What is being asked: Find the lines below that contain the string "Fonte". Copy each one.

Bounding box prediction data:
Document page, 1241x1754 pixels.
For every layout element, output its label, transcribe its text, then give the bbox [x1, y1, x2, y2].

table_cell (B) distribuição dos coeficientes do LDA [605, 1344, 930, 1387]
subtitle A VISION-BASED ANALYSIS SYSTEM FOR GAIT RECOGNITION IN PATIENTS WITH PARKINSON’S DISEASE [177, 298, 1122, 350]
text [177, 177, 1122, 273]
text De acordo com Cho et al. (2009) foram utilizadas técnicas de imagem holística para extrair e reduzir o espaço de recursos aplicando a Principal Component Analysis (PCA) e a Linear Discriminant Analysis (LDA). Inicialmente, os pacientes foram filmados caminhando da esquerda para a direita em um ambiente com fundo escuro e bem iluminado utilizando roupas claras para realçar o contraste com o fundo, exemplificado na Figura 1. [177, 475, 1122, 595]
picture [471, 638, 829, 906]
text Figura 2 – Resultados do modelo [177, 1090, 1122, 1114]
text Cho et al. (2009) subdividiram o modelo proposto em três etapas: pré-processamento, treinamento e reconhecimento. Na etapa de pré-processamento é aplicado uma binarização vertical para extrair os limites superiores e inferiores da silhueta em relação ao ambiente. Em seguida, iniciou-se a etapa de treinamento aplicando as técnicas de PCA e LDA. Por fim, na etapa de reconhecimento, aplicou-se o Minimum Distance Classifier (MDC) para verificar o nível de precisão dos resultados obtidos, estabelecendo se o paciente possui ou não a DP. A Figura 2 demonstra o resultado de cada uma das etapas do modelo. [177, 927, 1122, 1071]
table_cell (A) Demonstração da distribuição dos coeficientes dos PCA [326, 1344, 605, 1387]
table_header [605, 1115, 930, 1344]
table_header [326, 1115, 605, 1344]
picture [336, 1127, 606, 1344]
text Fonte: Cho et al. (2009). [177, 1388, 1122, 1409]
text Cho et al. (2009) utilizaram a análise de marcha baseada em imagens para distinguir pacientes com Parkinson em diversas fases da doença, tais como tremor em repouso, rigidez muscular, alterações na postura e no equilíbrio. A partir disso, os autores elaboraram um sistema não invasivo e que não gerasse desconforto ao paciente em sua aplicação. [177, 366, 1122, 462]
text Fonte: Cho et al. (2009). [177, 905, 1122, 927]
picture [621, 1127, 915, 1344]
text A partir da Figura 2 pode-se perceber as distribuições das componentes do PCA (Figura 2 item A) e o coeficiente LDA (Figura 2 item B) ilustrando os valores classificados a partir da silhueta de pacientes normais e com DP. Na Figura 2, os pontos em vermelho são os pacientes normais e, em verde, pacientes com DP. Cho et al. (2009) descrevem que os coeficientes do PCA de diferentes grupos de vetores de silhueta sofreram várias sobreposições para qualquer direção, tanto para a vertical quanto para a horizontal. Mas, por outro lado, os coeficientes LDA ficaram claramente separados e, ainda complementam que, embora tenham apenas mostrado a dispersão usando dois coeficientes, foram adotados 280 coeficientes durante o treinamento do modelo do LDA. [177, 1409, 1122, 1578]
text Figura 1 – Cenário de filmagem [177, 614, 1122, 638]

Answer box:
text Fonte: Cho et al. (2009). [177, 1388, 1122, 1409]
text Fonte: Cho et al. (2009). [177, 905, 1122, 927]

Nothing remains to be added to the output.